On the technical front, the short-term moving averages on the 4-hour chart are turning downward, and the K-line continues to be under pressure, presenting an overall weak oscillating pattern; the short-term downside space has not yet been fully released. The hourly chart is hovering at a low level with weak rebound strength, and one must be cautious of a "small adjustment followed by another drop" scenario. Tonight's November non-farm payroll data will be a key variable.

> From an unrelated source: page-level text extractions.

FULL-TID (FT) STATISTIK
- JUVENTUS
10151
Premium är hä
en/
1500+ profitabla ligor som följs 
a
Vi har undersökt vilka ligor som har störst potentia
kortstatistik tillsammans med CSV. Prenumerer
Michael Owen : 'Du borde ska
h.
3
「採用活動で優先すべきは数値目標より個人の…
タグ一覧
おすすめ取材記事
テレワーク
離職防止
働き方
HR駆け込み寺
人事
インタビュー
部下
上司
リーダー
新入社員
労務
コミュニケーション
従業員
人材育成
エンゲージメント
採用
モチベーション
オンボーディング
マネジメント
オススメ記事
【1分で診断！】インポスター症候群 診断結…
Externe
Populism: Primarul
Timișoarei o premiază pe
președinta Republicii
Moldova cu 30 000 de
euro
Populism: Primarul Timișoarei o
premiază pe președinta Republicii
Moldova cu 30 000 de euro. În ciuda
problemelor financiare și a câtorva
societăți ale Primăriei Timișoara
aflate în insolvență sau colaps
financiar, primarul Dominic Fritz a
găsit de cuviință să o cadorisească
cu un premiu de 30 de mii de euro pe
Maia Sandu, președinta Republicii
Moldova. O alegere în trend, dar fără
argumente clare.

If the employment numbers and unemployment rate deviate significantly from expectations, gold is likely to break the 4300–4350 oscillation range, with a high probability of increased volatility.

Operational reference:

Consider setting up a short position around 4320, targeting the 4300–4270 range;

Strictly set stop-loss to guard against risks from unexpected breakouts before the non-farm data.

Crude oil: Downward trend continues, approaching key support requires caution

Crude oil continued its decline yesterday, closing with a long-tailed bearish candle, and the trend's downward characteristics are very apparent. The daily level has broken through previous lined-up support, and the K-line is firmly suppressed by the short-term moving averages, with no signals indicating a reversal of the downward trend. The 4-hour chart shows an even more extreme trend, with the K-line basically following the short-term moving averages downward, with almost no significant rebound during this time, and the bears completely dominate the market.

Going forward, one needs to pay attention: there is a possibility of a technical adjustment in the short term, but the overall direction remains bearish. It is especially important to note that the current price is already close to the lower edge of this year's mid-year oscillation range. If it falls further to around 55, it is advisable to wait and see, being cautious of a technical rebound after an overshoot, and avoid blindly chasing shorts near the support level to prevent a passive situation.

Operational reference:

Consider shorting in the 57–57.1 range, targeting 56–55.2;

While following the trend, it is necessary to leave some margin for error to cope with the repeated oscillations near the support level.